拍手お礼⑨

(ヨザック+有利)



 まるで自分自身が傷の痛みに苛まれているかのように、その少年は辛そうな顔でヨザックの左腕にそっと触れてきた。その手の下には、白という眩しさで煩わしい程に存在を主張する包帯。
 だから包帯までは不要だと言ったのに。ヨザックは内心だけで、処置をしてくれた衛生兵にごちた。もっとも、その衛生兵に「羽交締めにしてでも包帯を巻きつけろ」と命じたのは、更に熟練の女性衛生兵なのだが、さすがに彼女に対して文句をたれる勇気はヨザックにも無い。毒女とまではいかなくとも、あの鬼軍曹なら、何か不思議な力で他者が胸中で呟いた文句も受信できてしまいそうだ。
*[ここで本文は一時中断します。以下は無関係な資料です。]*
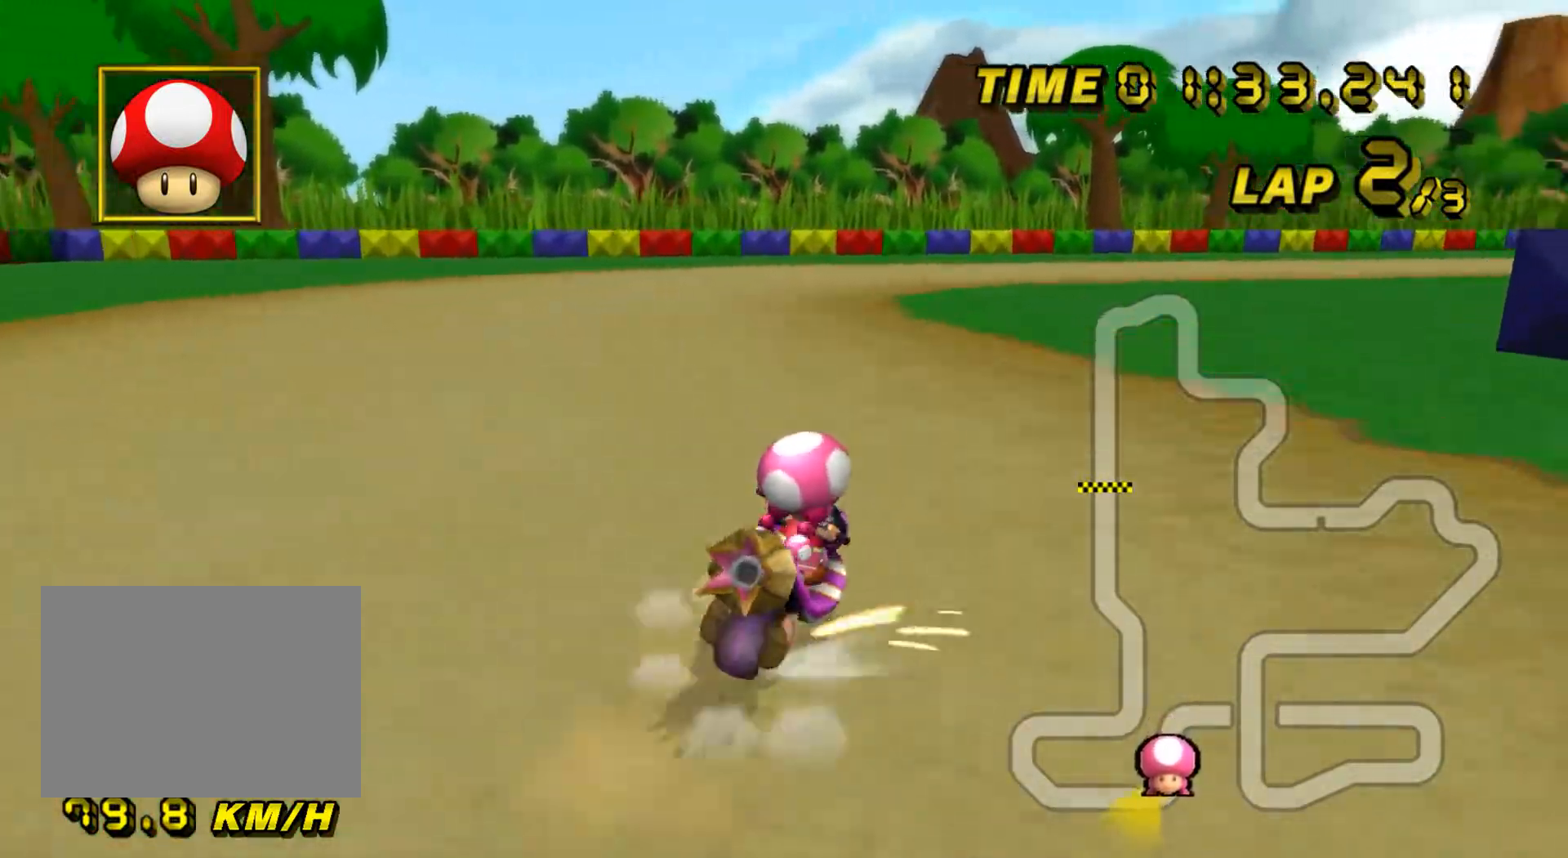
{"buttons": ["A", "R1"], "left_stick": "right", "events": []}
 包帯に載せられていた手が、怪我の箇所を労るようにスルリと撫でる。
「怪我……そういえばよく、左腕にしてるよな」
「まぁ、利き手や脚を庇うのは、癖みたいなもんですから。もちろん、頭部は言わずもがな」
 応えれば、相手の眉根が苦しげに寄せられる。
 もしかしたらこの人は、虫の死骸が蟻たちに巣穴へと運ばれて行く様も、今のような眼をして見詰めるのかもしれない、とヨザックは思う。それが自然の摂理と分かっていても、胸を痛めずにはいられない人。――国のために兵が傷つくのは当たり前の光景なのに、やはりこうして胸を痛めてしまうように。
「なぁ、ヨザック。おれや、国のために頑張ってくれているんだってことは分かってる。でもさ、やっぱり無理は……」
「それこそ無理な相談ですよ、陛下」
 みなまで聞かずに言葉を遮る。
「これが兵にとっての“当たり前”なんです。オレは国に、貴方に、全てを捧げている。だから、オレへの心配なんて不要です」
 見開かれた丸い漆黒の瞳が、微かに揺れた。そして伏せられる。
 突き放すような言葉に聞こえただろうか。けれど、嘘は発言のどこにも無い。兵が傷つくたびにこんな表情を浮かべているようでは、王という地位にそのうち耐えられなくなる。――だからこその言葉。

「だったら」
 声と共に、伏せられていた漆黒の目が上がった。
 先程とは打って変り、見上げてくる瞳に凛とした力強さが宿っていて、ヨザックは少し驚かされる。
「おれの野球のチームのために、怪我しないで。片腕怪我してたら、ボール投げにくいだろ?――あんたじゃない、おれはチームの試合のことを心配して言ってるんだ」
 これならいいだろう?と。寧ろ、いいと言ってくれと。そんな表情で、また包帯の上から一撫でされる。
 「だったら」という言葉を付けてしまう少年の、よく言えば正直さ、悪く言えば詰めの甘さに内心苦笑するが、その思いをそのまま口にするほど野暮でもない。
 だから、
「そういうことなら、努力します」
 敵わないなぁという思いだけを表情に載せ、ヨザックは頭(こうべ)を垂れた。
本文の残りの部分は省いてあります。